The DevOps Engineer will play a mission‑critical role owning the deployment, scalability, security, and reliability of AI systems and digital platforms. This role has a strong focus on LLM deployments, AI workloads, and cloud‑native infrastructure, ensuring that all AI and software systems operate with enterprise‑grade availability, performance, and compliance.
Key Responsibilities
CI/CD & Automation Engineering
- Design, build, and maintain CI/CD pipelines for AI models, LLM services, and software applications.
- Automate build, test, deployment, and environment configuration workflows to enable rapid and reliable releases.
AI & LLM Deployment Operations
- Deploy, operate, and scale AI systems, LLM APIs, inference workloads, and cloud‑based AI services.
- Ensure high availability, horizontal scalability, and low‑latency inference across all production environments.

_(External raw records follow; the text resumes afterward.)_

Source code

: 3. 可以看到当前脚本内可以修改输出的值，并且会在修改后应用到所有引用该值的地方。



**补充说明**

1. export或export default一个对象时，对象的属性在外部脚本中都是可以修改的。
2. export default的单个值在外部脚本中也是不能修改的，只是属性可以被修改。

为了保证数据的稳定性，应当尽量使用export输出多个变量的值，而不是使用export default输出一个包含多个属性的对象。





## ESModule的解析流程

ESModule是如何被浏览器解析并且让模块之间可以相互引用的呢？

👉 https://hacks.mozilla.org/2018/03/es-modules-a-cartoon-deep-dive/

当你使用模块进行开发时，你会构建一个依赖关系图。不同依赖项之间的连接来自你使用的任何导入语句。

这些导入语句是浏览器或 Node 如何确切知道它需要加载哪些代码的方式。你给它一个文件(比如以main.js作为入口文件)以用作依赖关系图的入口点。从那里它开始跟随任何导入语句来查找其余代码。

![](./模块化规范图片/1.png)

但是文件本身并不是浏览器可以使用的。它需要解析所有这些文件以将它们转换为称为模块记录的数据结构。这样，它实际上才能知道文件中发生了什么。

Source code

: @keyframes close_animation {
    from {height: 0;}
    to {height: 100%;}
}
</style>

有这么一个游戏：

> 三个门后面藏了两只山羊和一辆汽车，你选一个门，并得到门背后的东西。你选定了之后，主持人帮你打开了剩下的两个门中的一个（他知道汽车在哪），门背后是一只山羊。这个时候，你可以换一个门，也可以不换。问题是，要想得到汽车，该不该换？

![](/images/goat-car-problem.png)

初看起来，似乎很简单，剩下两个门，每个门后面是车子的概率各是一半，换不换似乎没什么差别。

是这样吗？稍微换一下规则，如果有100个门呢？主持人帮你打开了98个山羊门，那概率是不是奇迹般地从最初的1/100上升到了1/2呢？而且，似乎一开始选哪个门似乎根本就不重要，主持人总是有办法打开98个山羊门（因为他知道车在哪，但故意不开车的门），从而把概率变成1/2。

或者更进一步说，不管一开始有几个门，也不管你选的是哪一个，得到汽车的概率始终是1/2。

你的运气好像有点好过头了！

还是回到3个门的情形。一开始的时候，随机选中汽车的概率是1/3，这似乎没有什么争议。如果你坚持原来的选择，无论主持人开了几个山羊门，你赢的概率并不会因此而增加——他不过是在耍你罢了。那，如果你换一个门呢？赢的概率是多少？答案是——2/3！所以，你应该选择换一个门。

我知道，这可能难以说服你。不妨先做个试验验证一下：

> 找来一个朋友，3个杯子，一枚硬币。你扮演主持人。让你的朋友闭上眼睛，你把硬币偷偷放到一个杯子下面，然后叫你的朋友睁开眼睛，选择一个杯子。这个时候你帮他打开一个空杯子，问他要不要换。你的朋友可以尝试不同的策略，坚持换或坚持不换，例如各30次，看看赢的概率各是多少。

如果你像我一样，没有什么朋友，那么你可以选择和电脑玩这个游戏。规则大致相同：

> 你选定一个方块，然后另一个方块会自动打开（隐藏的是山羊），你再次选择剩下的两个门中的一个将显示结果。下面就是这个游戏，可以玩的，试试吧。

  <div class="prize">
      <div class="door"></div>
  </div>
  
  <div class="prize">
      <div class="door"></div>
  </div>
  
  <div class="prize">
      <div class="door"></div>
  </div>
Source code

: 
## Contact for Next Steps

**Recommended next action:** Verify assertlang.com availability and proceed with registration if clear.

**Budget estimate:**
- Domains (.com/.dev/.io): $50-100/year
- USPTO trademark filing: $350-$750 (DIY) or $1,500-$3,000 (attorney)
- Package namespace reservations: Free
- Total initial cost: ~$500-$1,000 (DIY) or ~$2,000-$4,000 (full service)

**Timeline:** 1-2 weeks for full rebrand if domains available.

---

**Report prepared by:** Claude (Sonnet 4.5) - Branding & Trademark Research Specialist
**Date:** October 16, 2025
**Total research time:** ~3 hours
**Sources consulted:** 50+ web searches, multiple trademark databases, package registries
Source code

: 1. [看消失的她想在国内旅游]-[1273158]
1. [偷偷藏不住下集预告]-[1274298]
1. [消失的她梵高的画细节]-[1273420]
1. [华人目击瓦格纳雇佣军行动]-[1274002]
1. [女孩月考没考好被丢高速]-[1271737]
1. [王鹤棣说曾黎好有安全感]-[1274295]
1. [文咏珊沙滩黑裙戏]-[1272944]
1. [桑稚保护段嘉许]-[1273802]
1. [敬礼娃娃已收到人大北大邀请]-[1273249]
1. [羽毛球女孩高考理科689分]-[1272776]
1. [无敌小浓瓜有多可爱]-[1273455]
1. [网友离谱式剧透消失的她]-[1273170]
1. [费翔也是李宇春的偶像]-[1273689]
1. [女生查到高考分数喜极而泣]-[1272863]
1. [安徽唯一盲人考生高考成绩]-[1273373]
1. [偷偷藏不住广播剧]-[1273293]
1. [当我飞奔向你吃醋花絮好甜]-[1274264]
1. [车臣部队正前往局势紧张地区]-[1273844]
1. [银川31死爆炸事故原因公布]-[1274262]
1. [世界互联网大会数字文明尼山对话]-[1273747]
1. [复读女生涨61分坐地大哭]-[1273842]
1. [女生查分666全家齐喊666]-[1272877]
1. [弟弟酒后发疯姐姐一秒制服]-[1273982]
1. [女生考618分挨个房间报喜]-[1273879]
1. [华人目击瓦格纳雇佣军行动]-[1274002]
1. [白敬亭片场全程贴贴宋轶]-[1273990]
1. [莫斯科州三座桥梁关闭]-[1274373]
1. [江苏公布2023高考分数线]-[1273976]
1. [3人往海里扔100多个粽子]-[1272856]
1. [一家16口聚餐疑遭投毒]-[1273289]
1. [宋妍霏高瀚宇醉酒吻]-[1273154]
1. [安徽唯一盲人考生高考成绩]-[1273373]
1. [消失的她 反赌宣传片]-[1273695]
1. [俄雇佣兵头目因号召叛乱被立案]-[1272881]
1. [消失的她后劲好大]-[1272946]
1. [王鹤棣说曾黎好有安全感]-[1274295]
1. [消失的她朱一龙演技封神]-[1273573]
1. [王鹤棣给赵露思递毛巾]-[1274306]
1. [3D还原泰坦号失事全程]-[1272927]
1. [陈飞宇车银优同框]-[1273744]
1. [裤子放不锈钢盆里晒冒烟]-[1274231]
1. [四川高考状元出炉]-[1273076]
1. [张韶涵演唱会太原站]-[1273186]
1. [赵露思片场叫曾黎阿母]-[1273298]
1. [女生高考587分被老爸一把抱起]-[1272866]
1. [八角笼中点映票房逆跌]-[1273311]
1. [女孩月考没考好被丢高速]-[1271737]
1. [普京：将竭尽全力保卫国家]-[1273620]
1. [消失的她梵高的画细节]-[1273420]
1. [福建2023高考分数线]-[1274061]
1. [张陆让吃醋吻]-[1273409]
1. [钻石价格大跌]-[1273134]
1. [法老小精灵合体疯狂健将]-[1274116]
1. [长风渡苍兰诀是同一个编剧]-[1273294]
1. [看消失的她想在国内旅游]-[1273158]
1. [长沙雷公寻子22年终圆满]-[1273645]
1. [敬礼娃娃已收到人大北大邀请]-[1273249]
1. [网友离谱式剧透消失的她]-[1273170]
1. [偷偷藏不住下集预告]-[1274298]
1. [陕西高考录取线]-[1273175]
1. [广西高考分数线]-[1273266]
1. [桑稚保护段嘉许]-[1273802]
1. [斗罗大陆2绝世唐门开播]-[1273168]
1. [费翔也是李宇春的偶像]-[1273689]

Infrastructure, Reliability & Cost Optimization
- Monitor infrastructure performance, system health, and AI workloads using observability and monitoring tools.
- Optimize infrastructure for reliability, performance, and cloud cost efficiency.
Security, Compliance & Governance
- Implement and enforce security best practices, access controls, secrets management, and environment isolation.
- Ensure infrastructure and deployment processes align with national data governance, compliance, and cybersecurity standards.
Cross‑Functional Enablement
- Collaborate closely with AI Engineers, Full‑Stack Engineers, and Product teams to enable seamless, scalable deployments.
- Act as the primary technical owner for production reliability during mission‑critical deployments.
Documentation & Architecture Standards
- Maintain comprehensive documentation for DevOps workflows, system architecture, environments, and deployment standards.
- Ensure operational readiness, auditability, and knowledge transfer across teams.
Required Qualifications
- Minimum 5 years of hands‑on DevOps engineering experience in production environments.
- Mandatory: Proven experience deploying and operating AI systems and LLM‑based workloads in production.
- Strong hands‑on expertise with Docker, Kubernetes, CI/CD platforms, and cloud services.
- Experience with monitoring, observability, logging, and infrastructure‑as‑code (e.g., Terraform, similar tools).
- Strong understanding of networking, security, and cloud‑native architecture principles.
- Excellent troubleshooting and incident response capabilities in high‑availability systems.
Preferred Qualifications
- Experience with MLOps platforms such as MLflow, SageMaker, Vertex AI, or similar.
- Proven experience scaling AI and LLM applications in high‑traffic production environments.
- Exposure to AI model lifecycle management, retraining pipelines, and operational governance.
- Experience in government, regulated, or national‑scale enterprise environments.
KPIs & Deliverables
- Uptime, reliability, and stability of AI platforms and production systems.
- Deployment speed, automation maturity, and release reliability.
- Infrastructure performance, scalability, and cost optimization efficiency.
- Security posture and compliance readiness across all environments.
- Quality, completeness, and audit readiness of DevOps documentation and workflows.